Grid detection in matlab

Question

I have a grid in a binary image (may be rotated). How can I know approximate formula for that grid using MATLAB?

Example image:

_{(source: sjtu.edu.cn)}

Sometimes these black dots are missing, so I need formula or ‘a way’ to estimate possible center of these black dots.

I have tried by using regionprops, it help me to get center of these exist black dots, but no idea if black dots a missing

clear all
im = imread('print5.jpg');
im = im2bw(im);
[sy,sx] = size(im);
im = imcomplement(im);
im(150:200,100:150) = 0; % let some dots missing!
im = imclearborder(im);
st = regionprops(im, 'Centroid');

imshow(im) hold on;
for j = 1:numel(st)
    px = round(st(j).Centroid(1,1));
    py = round(st(j).Centroid(1,2));
    plot(px,py,'b+')
end

Answer 1

here's a way using fft in 1D over the x and y projection:

First, I'll blur the image a bit to smooth the high freq noise by convolving with a gaussian:

m=double(imread('print5.jpg'));
m=abs(m-max(m(:))); % optional line if you want to look on the black square as "signal"
H=fspecial('gaussian',7,1);
m2=conv2(m,H,'same');

then I'll take the fft of a projection of each axis:

delta=1;
N=size(m,1);
df=1/(N*delta);        % the frequency resolution (df=1/max_T)
f_vector= df*((1:N)-1-N/2);     % frequency vector 

freq_vec=f_vector;
fft_vecx=fftshift(fft(sum(m2)));
fft_vecy=fftshift(fft(sum(m2')));
plot(freq_vec,abs(fft_vecx),freq_vec,abs(fft_vecy))

So we can see both axis yield a peak at 0.07422 which translate to a period of 1/0.07422 pixels or ~ 13.5 pixels.
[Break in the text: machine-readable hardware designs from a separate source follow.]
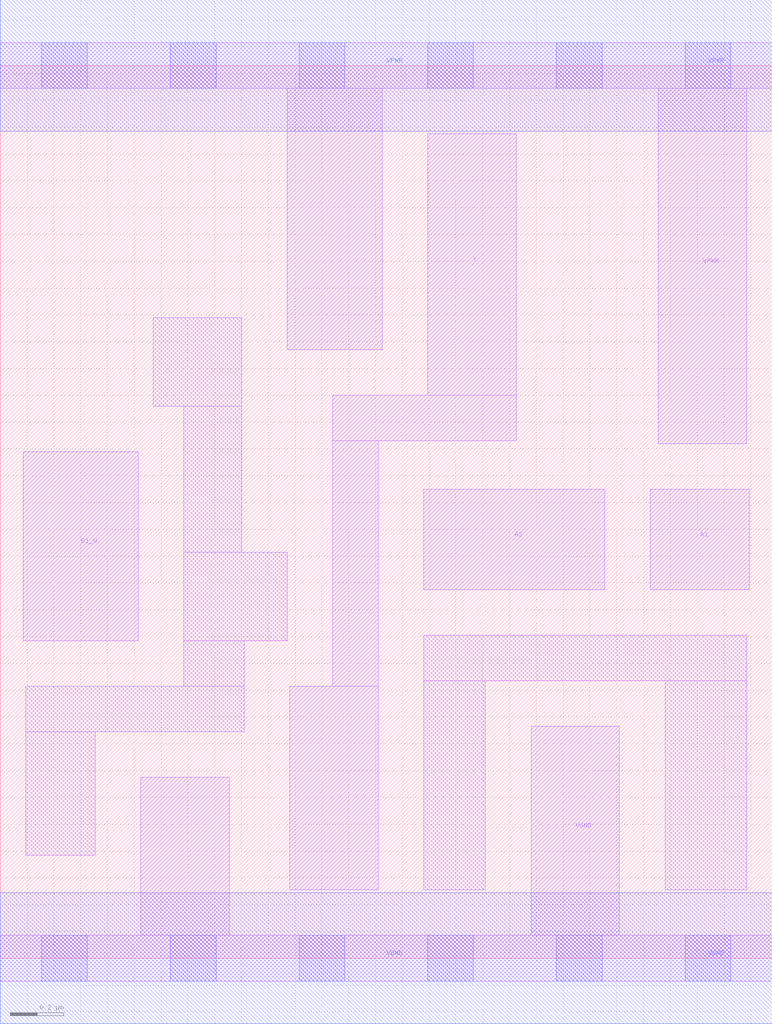
<source format=lef>
# Copyright 2020 The SkyWater PDK Authors
#
# Licensed under the Apache License, Version 2.0 (the "License");
# you may not use this file except in compliance with the License.
# You may obtain a copy of the License at
#
#     https://www.apache.org/licenses/LICENSE-2.0
#
# Unless required by applicable law or agreed to in writing, software
# distributed under the License is distributed on an "AS IS" BASIS,
# WITHOUT WARRANTIES OR CONDITIONS OF ANY KIND, either express or implied.
# See the License for the specific language governing permissions and
# limitations under the License.
#
# SPDX-License-Identifier: Apache-2.0

VERSION 5.7 ;
  NAMESCASESENSITIVE ON ;
  NOWIREEXTENSIONATPIN ON ;
  DIVIDERCHAR "/" ;
  BUSBITCHARS "[]" ;
UNITS
  DATABASE MICRONS 200 ;
END UNITS
MACRO sky130_fd_sc_lp__o21bai_1
  CLASS CORE ;
  SOURCE USER ;
  FOREIGN sky130_fd_sc_lp__o21bai_1 ;
  ORIGIN  0.000000  0.000000 ;
  SIZE  2.880000 BY  3.330000 ;
  SYMMETRY X Y R90 ;
  SITE unit ;
  PIN A1
    ANTENNAGATEAREA  0.315000 ;
    DIRECTION INPUT ;
    USE SIGNAL ;
    PORT
      LAYER li1 ;
        RECT 2.425000 1.375000 2.795000 1.750000 ;
    END
  END A1
  PIN A2
    ANTENNAGATEAREA  0.315000 ;
    DIRECTION INPUT ;
    USE SIGNAL ;
    PORT
      LAYER li1 ;
        RECT 1.580000 1.375000 2.255000 1.750000 ;
    END
  END A2
  PIN B1_N
    ANTENNAGATEAREA  0.126000 ;
    DIRECTION INPUT ;
    USE SIGNAL ;
    PORT
      LAYER li1 ;
        RECT 0.085000 1.185000 0.515000 1.890000 ;
    END
  END B1_N
  PIN Y
    ANTENNADIFFAREA  0.764400 ;
    DIRECTION OUTPUT ;
    USE SIGNAL ;
    PORT
      LAYER li1 ;
        RECT 1.080000 0.255000 1.410000 1.015000 ;
        RECT 1.240000 1.015000 1.410000 1.930000 ;
        RECT 1.240000 1.930000 1.925000 2.100000 ;
        RECT 1.595000 2.100000 1.925000 3.075000 ;
    END
  END Y
  PIN VGND
    DIRECTION INOUT ;
    USE GROUND ;
    PORT
      LAYER li1 ;
        RECT 0.000000 -0.085000 2.880000 0.085000 ;
        RECT 0.525000  0.085000 0.855000 0.675000 ;
        RECT 1.980000  0.085000 2.310000 0.865000 ;
      LAYER mcon ;
        RECT 0.155000 -0.085000 0.325000 0.085000 ;
        RECT 0.635000 -0.085000 0.805000 0.085000 ;
        RECT 1.115000 -0.085000 1.285000 0.085000 ;
        RECT 1.595000 -0.085000 1.765000 0.085000 ;
        RECT 2.075000 -0.085000 2.245000 0.085000 ;
        RECT 2.555000 -0.085000 2.725000 0.085000 ;
      LAYER met1 ;
        RECT 0.000000 -0.245000 2.880000 0.245000 ;
    END
  END VGND
  PIN VPWR
    DIRECTION INOUT ;
    USE POWER ;
    PORT
      LAYER li1 ;
        RECT 0.000000 3.245000 2.880000 3.415000 ;
        RECT 1.070000 2.270000 1.425000 3.245000 ;
        RECT 2.455000 1.920000 2.785000 3.245000 ;
      LAYER mcon ;
        RECT 0.155000 3.245000 0.325000 3.415000 ;
        RECT 0.635000 3.245000 0.805000 3.415000 ;
        RECT 1.115000 3.245000 1.285000 3.415000 ;
        RECT 1.595000 3.245000 1.765000 3.415000 ;
        RECT 2.075000 3.245000 2.245000 3.415000 ;
        RECT 2.555000 3.245000 2.725000 3.415000 ;
      LAYER met1 ;
        RECT 0.000000 3.085000 2.880000 3.575000 ;
    END
  END VPWR
  OBS
    LAYER li1 ;
      RECT 0.095000 0.385000 0.355000 0.845000 ;
      RECT 0.095000 0.845000 0.910000 1.015000 ;
      RECT 0.570000 2.060000 0.900000 2.390000 ;
      RECT 0.685000 1.015000 0.910000 1.185000 ;
      RECT 0.685000 1.185000 1.070000 1.515000 ;
      RECT 0.685000 1.515000 0.900000 2.060000 ;
      RECT 1.580000 0.255000 1.810000 1.035000 ;
      RECT 1.580000 1.035000 2.785000 1.205000 ;
      RECT 2.480000 0.255000 2.785000 1.035000 ;
  END
END sky130_fd_sc_lp__o21bai_1

</source>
A better way to get also the angle info is to go 2D, that is:

ml= log( abs( fftshift (fft2(m2)))+1);
imagesc(ml) 
colormap(bone)

and then apply tools such as simple geometry or regionprops if you want, you can get the angle and size of the squares. The size of the square is 1/ the size of the big rotated square on the background ( bit fuzzy because I blurred the image so try to do that without that), and the angle is atan(y/x). The distance between the squares is 1/ the distance between the strong peaks in the center part to the image center.

so if you threshold ml properly image say

 imagesc(ml>11)

you can access the center peaks for that...

yet another approach will be morphological operation on a binary image, for example I threshold the blurred image and shrink objects to points. It removes pixels so that objects without holes shrink to a point:

BW=m2>100;
BW2 = bwmorph(BW,'shrink',Inf);
figure, imshow(BW2)

Then you practically have a one pixel per lattice site grid! so you can feed it to Amro's solution using Hough transform, or analyze it with fft, or fit a block, etc...